(Indoor scene change data)
+ + +
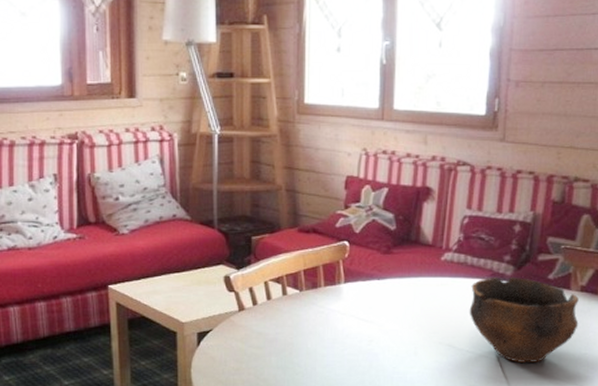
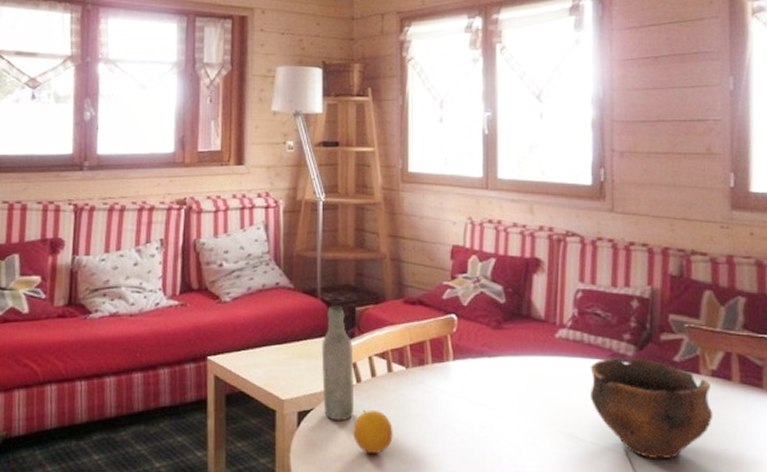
bottle: none [219,235,251,340] -> present [321,305,355,422]
fruit: none [250,329,287,367] -> present [353,409,393,455]

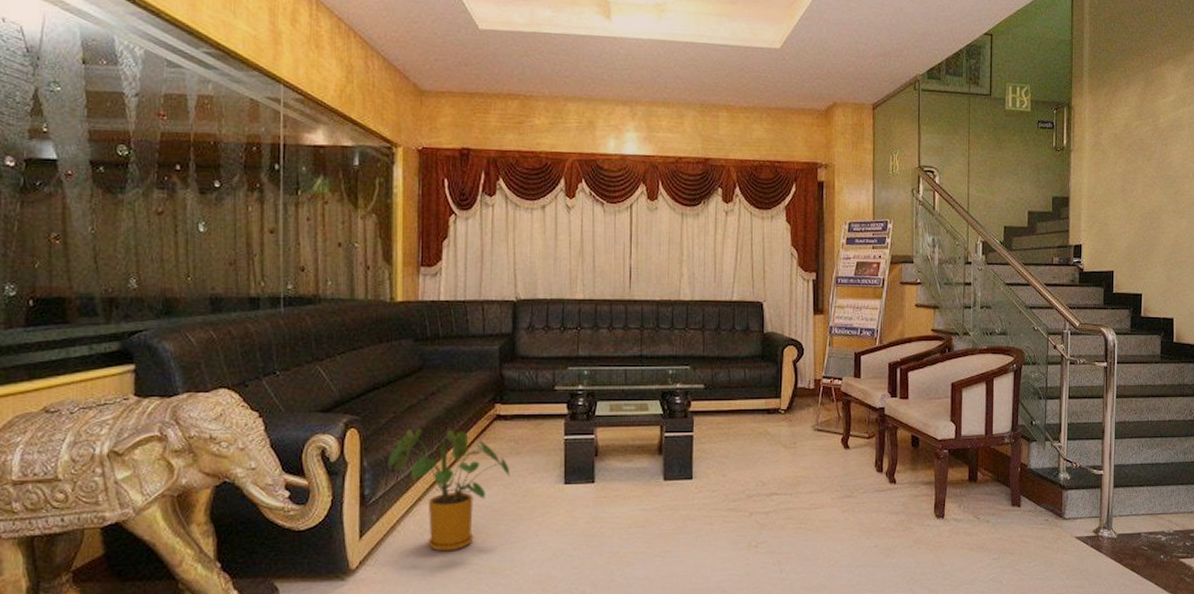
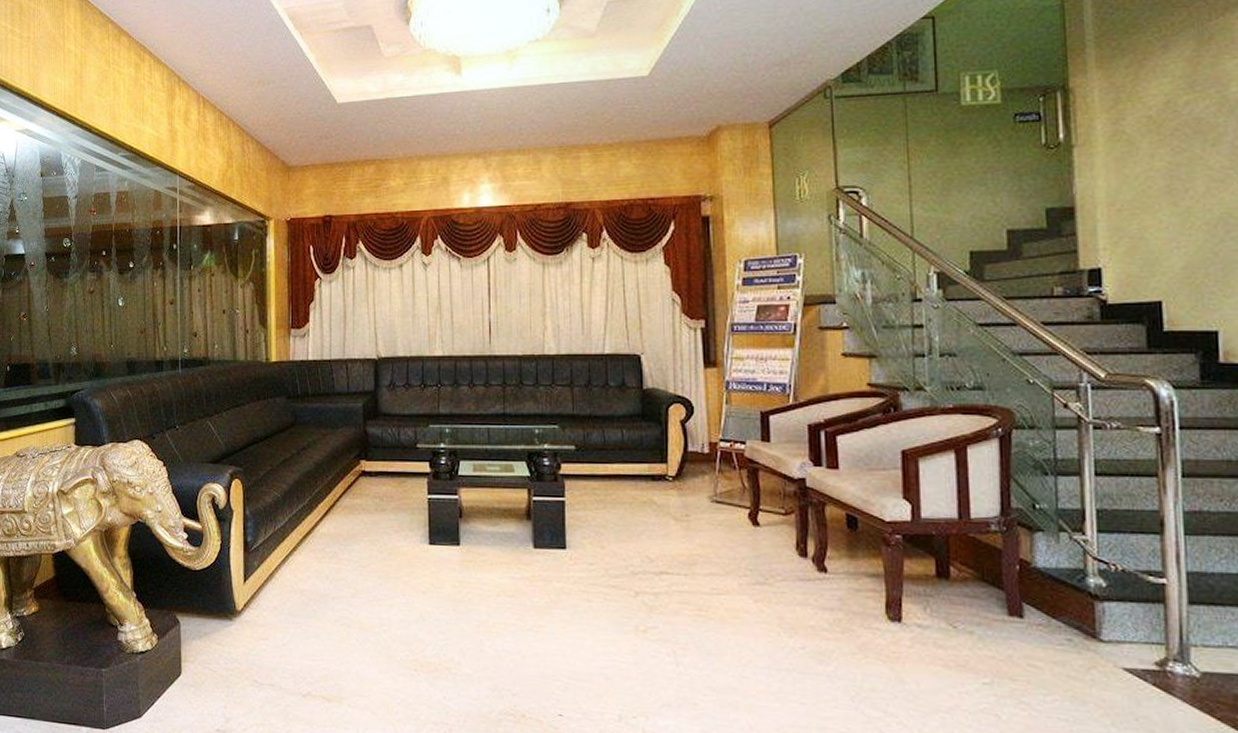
house plant: present [388,429,510,552] -> none [266,482,376,603]

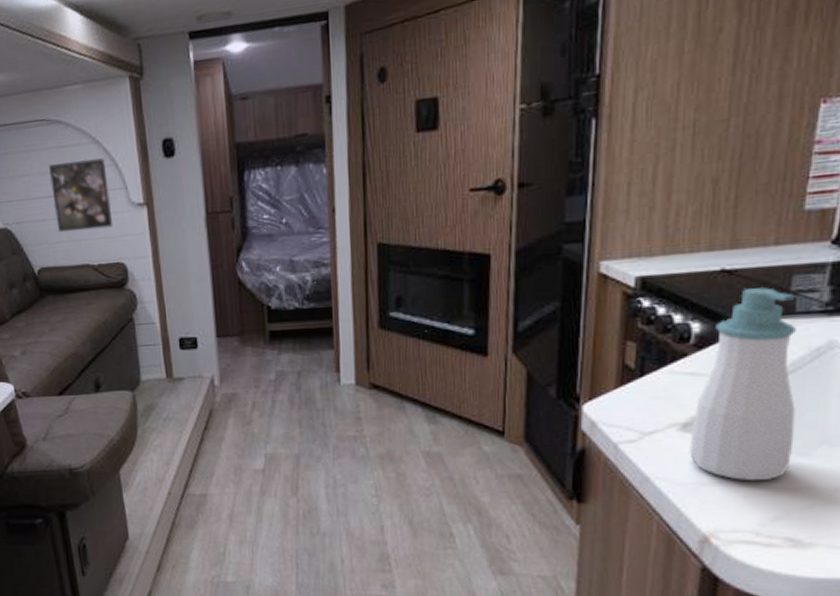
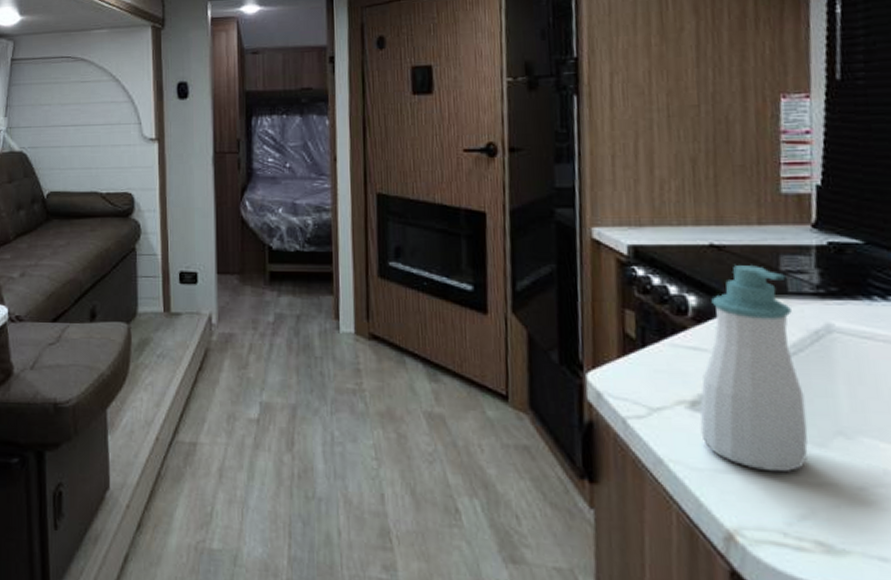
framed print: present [49,158,114,233] -> none [69,94,125,160]

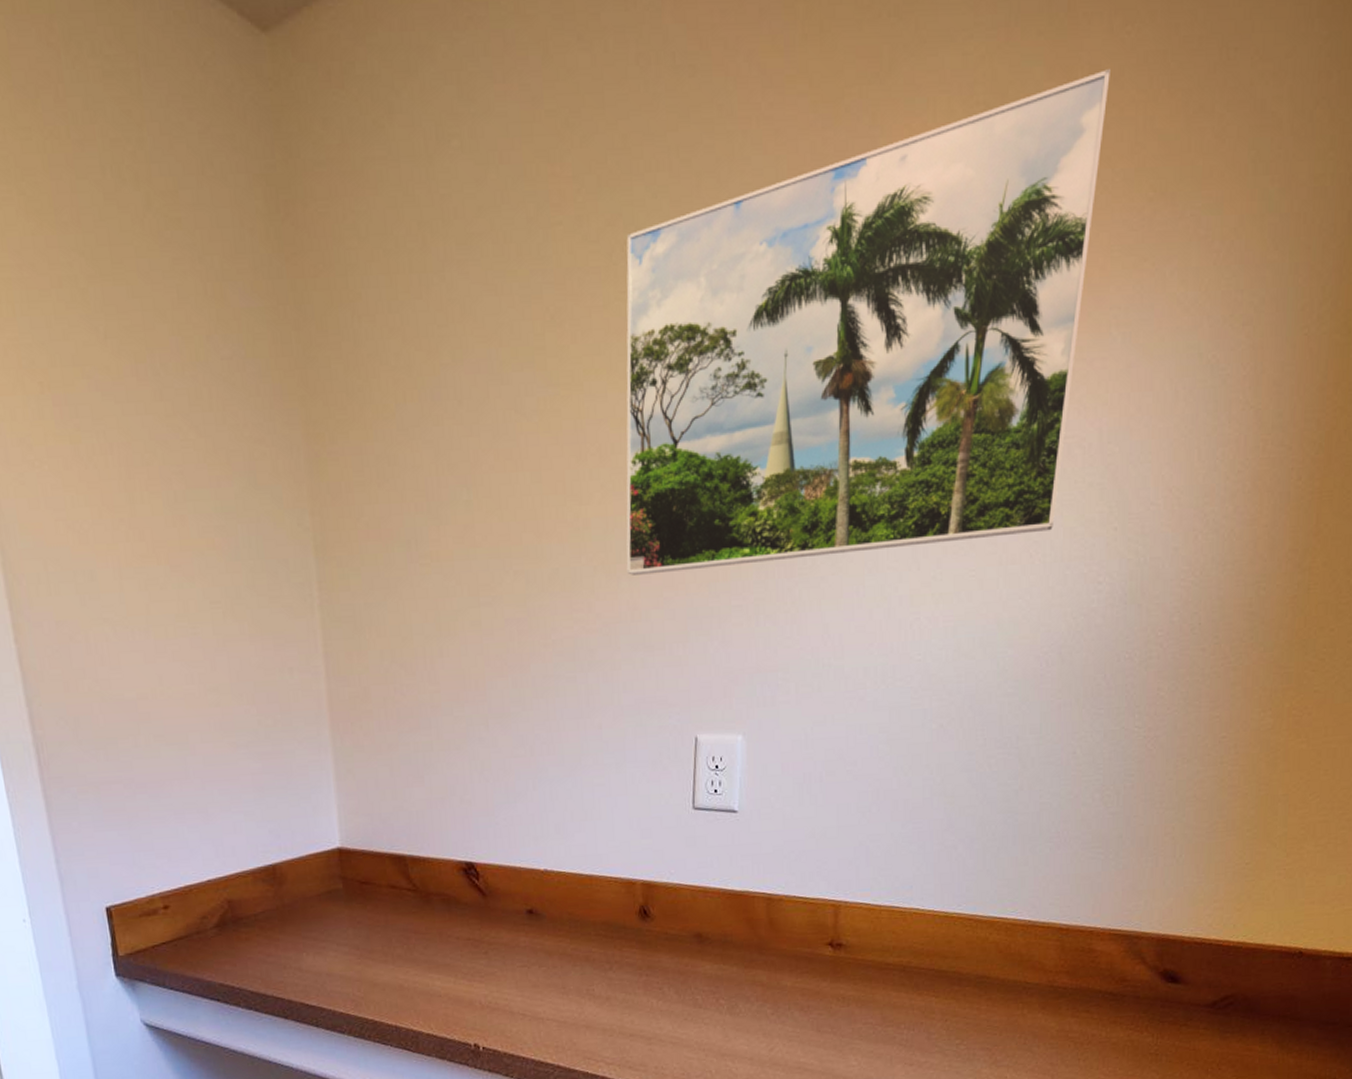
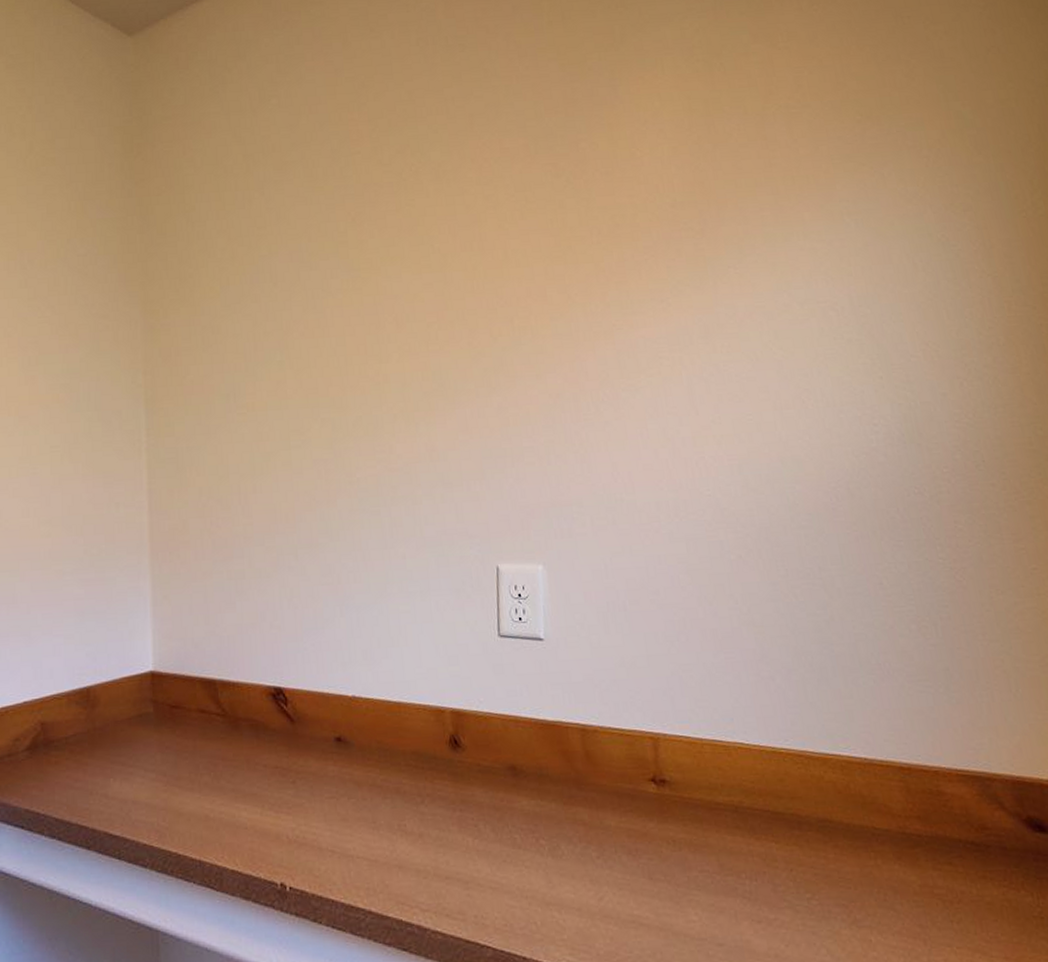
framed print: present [626,69,1110,575] -> none [414,34,821,422]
+ + +
● **Exercise goal**
Lines holding the string "framed" must be copied out of the entries above.

● **Worked solution**
framed print: present [49,158,114,233] -> none [69,94,125,160]
framed print: present [626,69,1110,575] -> none [414,34,821,422]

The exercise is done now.